How will enterprise data architecture evolve over the next five years?
In 2013, I spent a lot of time talking about Hadoop’s development towards being a central destination for data. Hadoop may enter an organization for a specific use case, but data attracts data. Once in the door, Hadoop tends to become a center of gravity. This effect is amplified by the appeal of big data being not just about the data size, but the agility it brings to an organization.
However, to exist feasibly in this way, Hadoop needs more than just a data crunching engine and a small army of willing Java programmers. It must become an enterprise platform that supports application development. By the end of the 2013, the major Hadoop vendors had all formulated a platform strategy: be it the Cloudera Enterprise Data Hub, or Hortonworks Data Platform.
But what do the big data vendors mean by this?
The data lake dream is of a place with data-centered architecture, where silos are minimized, and processing happens with little friction in a scalable, distributed environment.

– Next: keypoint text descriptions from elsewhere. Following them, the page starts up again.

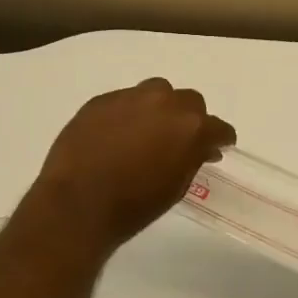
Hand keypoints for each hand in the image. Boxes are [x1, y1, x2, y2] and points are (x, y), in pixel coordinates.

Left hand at [30, 78, 235, 250]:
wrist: (78, 204)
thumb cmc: (134, 205)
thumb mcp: (176, 187)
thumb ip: (192, 159)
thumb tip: (200, 149)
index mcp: (191, 128)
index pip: (218, 127)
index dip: (219, 138)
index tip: (216, 148)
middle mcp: (165, 103)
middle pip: (189, 101)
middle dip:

Applications are no longer islands, and exist within the data cloud, taking advantage of high bandwidth access to data and scalable computing resource. Data itself is no longer restrained by initial schema decisions, and can be exploited more freely by the enterprise.

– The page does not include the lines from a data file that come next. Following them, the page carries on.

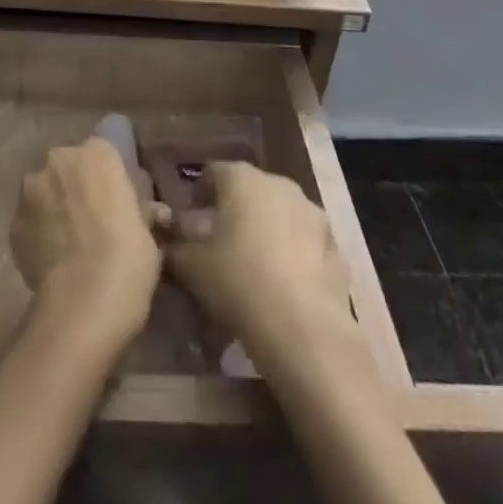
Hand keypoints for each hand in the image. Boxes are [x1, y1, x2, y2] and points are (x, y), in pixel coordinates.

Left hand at [12, 138, 162, 346]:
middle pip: (69, 167)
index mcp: (98, 153)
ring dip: (54, 206)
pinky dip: (39, 232)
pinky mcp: (13, 221)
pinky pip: (30, 220)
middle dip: (77, 187)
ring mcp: (31, 189)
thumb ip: (142, 212)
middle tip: (93, 221)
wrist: (82, 303)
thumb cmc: (127, 260)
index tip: (117, 203)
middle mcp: (60, 160)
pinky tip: (53, 258)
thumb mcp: (148, 234)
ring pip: (45, 191)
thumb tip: (153, 213)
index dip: (109, 179)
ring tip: (69, 242)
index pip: (103, 154)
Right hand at [165, 163, 352, 353]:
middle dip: (233, 211)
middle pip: (249, 191)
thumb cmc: (239, 283)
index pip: (212, 172)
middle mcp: (279, 184)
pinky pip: (305, 243)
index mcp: (242, 179)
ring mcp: (313, 214)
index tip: (187, 220)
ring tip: (252, 265)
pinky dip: (292, 255)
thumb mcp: (191, 267)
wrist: (305, 330)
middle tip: (217, 242)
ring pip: (280, 215)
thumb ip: (174, 248)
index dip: (198, 193)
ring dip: (265, 231)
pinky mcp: (335, 247)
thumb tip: (167, 243)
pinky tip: (282, 285)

I call it a dream, because we’ve a way to go to make the vision come true. It is, however, an accessible dream.
I’ve set out to describe the four levels of Hadoop maturity that lead us to the dream of the data lake. From these levels we can see where today’s Hadoop vendors are, and understand where our own organizations sit.
Four Levels Of Data Lake Maturity
(1) Life Before Hadoop
- Applications stand alone with their databases
- Some applications contribute data to a data warehouse
- Analysts run reporting and analytics in data warehouse
(2) Hadoop Is Introduced
- Applications contribute data to Hadoop
- Hadoop runs batch MapReduce jobs
- Hadoop used for ETL into warehouse or analytic databases
- Hadoop data reintroduced into applications
(3) Growing The Data Lake
- Newly built systems center around Hadoop by default
- Applications use each other’s data via Hadoop
- Interactive use of Hadoop as in-Hadoop databases deployed (e.g. Impala, Greenplum, Spark)

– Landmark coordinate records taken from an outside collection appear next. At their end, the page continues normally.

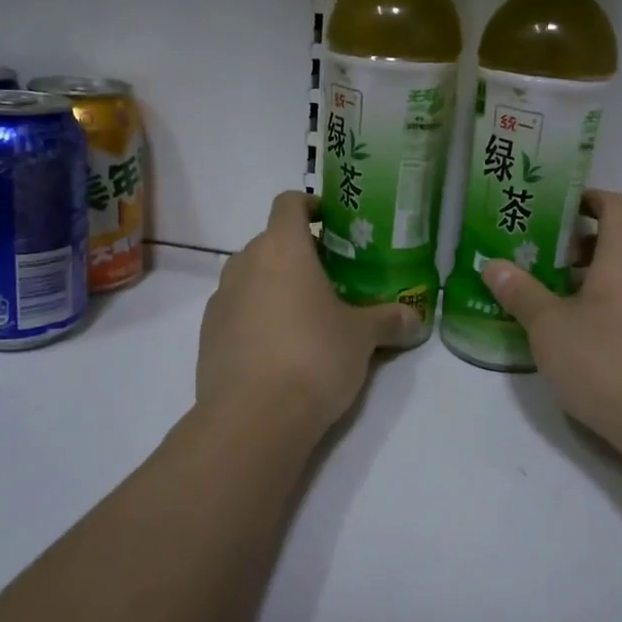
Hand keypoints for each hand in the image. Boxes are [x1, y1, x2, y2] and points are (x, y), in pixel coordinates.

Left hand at [196, 191, 417, 441]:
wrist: (252, 419)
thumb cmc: (313, 358)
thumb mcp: (361, 338)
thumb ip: (388, 321)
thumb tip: (415, 319)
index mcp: (282, 249)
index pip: (288, 202)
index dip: (309, 204)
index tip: (330, 221)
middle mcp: (245, 263)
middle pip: (270, 240)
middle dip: (299, 252)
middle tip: (331, 276)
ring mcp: (221, 298)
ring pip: (251, 275)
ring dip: (275, 284)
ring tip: (306, 314)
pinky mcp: (207, 333)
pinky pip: (236, 308)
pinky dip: (256, 314)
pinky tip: (279, 347)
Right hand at [483, 190, 621, 458]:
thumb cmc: (607, 361)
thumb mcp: (549, 327)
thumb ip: (520, 292)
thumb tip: (493, 265)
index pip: (614, 204)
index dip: (587, 197)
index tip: (554, 205)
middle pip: (621, 237)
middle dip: (581, 239)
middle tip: (542, 251)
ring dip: (593, 272)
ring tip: (552, 291)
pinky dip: (607, 300)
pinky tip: (578, 329)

- Hadoop becomes a default data destination, governance and metadata become important
- Data warehouse use becomes the exception, where legacy or special requirements dictate
- External data sources integrated via Hadoop
(4) Data Lake And Application Cloud
- New applications are built on a Hadoop application platform around the data lake
- Hadoop matures as an elastic distributed data computing platform, for both operational and analytical functions
- Data lake adds security and governance layers
- Data availability increases, application deployment time decreases
- Some apps still have special or legacy needs and execute independently
A vision is necessarily forward-looking. In reality, many organizations are only just starting to kick the tires of Hadoop. Of those enterprises who are using Hadoop, most are in the early stages of this process in level (2), with a few front-runners living at level (3). Those organizations are big enough to face and invest in solutions to challenges that the vendors haven’t yet stepped up to, such as managing provenance, data discovery and fine-grained security.
Does anybody live the dream fully yet? Arguably, yes, the internal infrastructures developed at Google and Facebook certainly provide their developers with the advantages and agility of the data lake dream.
Big data software vendors themselves are ushering in the early stages of level (3), with the focus for 2014 being on application development. We see new companies such as Continuuity and Pivotal addressing the developer experience for big data.
Regardless of where you are now, take some time to look to the future. We’re on a journey towards connecting enterprise data together. As business is increasingly digital, access to data will become a critical priority, as will speed of development and deployment. The data lake is a dream that can match those demands.